- Apr 19, 2026
On January 15, the Supreme Court ruled that American investment firm Tiger Global must pay taxes in India on profits from the 2018 sale of its shares in Flipkart. This overturned a previous Delhi High Court ruling from 2024, which had allowed tax exemption under the India-Mauritius tax treaty.
The Supreme Court adopted a stricter interpretation of tax treaties. It stated that simply having a tax residency certificate is not sufficient to qualify for treaty benefits. Offshore investment structures deemed to lack actual business operations could be denied tax exemptions. Experts fear that this may increase the risk of tax liability for future share sales and discourage foreign investment.
Legal and tax specialists noted that the ruling allows authorities to scrutinize many past transactions previously considered settled. Anonymous lawyers mentioned that clients are worried that transactions they believed resolved might now face re-investigation.
The Tiger Global case began in 2018 when Walmart acquired Flipkart. Tiger Global sold its roughly 17% stake for approximately $1.6 billion through three Mauritius-based entities. The firm argued that its investment was made before 2017 and thus eligible for tax exemption. However, Indian tax authorities contended that these Mauritius entities were used to avoid taxes without real business activity.
The Supreme Court ultimately ruled in favor of the tax authorities, emphasizing the sovereign right of the state to tax income generated within the country. The ruling’s implications extend beyond Tiger Global, putting many old investments via Mauritius and other countries at risk. While India and Mauritius amended the tax treaty in 2024, it applies only to future agreements.

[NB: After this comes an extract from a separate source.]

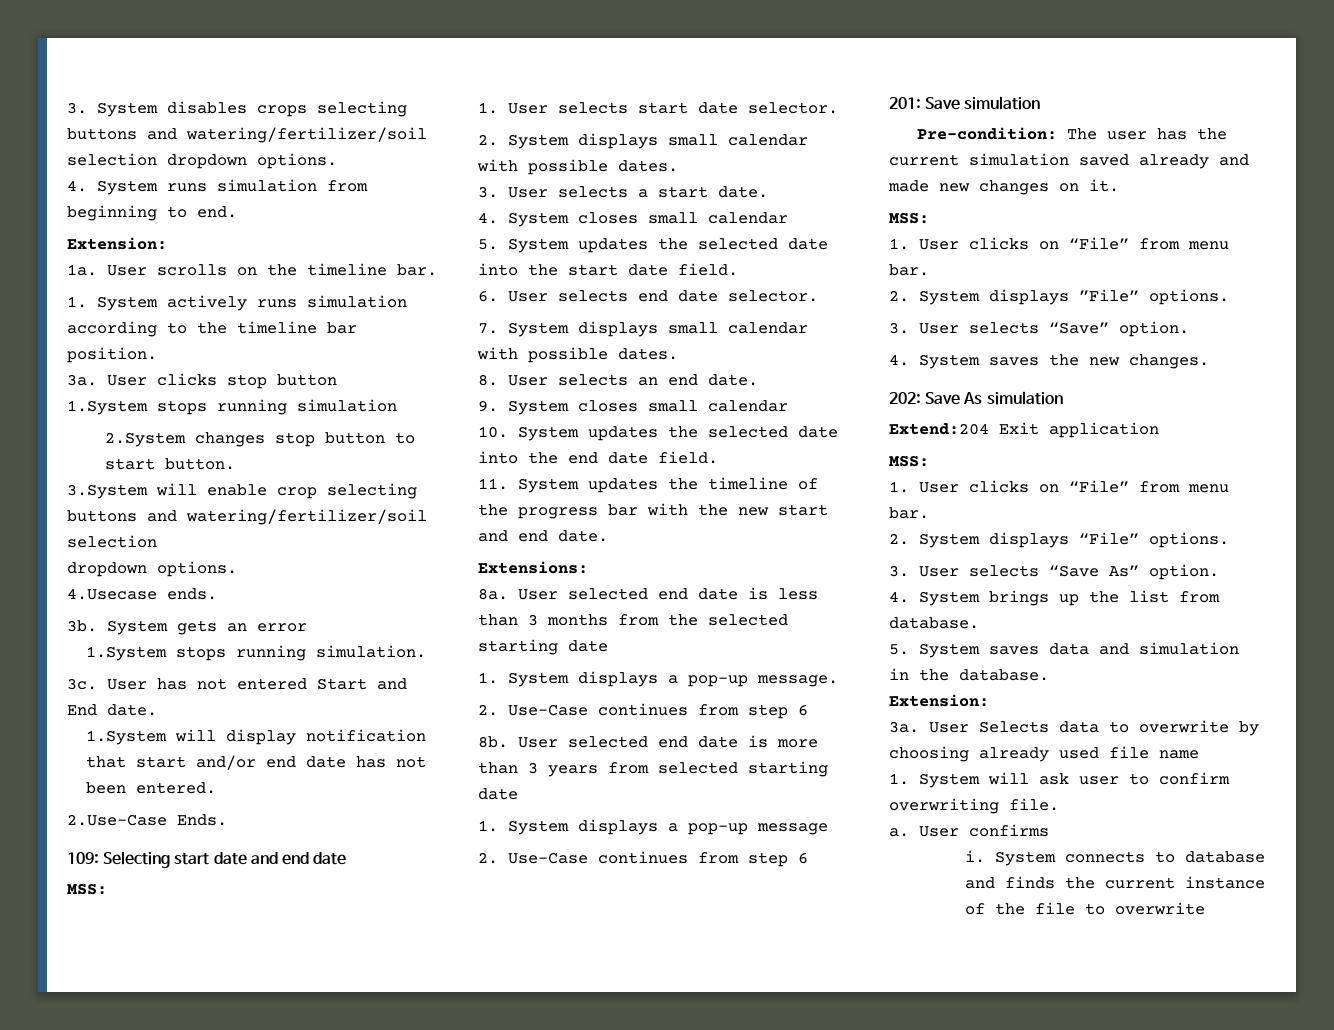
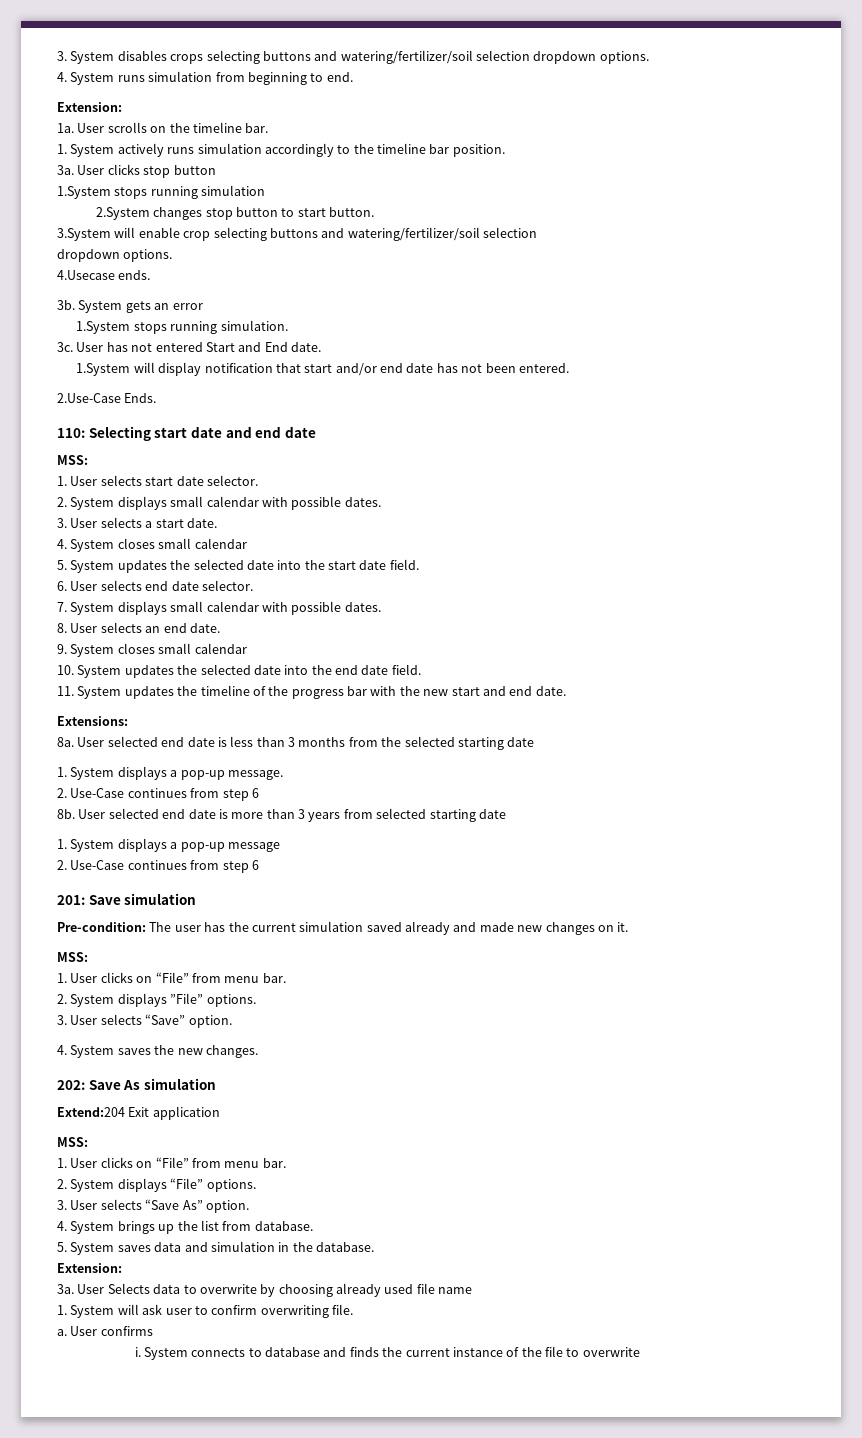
[67,321,157,337] according -> [264,143,334,157] accordingly
[67,852,99,864] 109: -> [57,428,85,438] 110:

India has historically attracted foreign capital through tax exemptions and other incentives. Government data shows that nearly $180 billion has come from Mauritius alone between 2000 and March 2025. Long-standing debates about tax avoidance and misuse of offshore structures persist. Analysts warn that this recent ruling may weaken investor confidence and negatively impact new investment flows, particularly amid global trade tensions and geopolitical risks.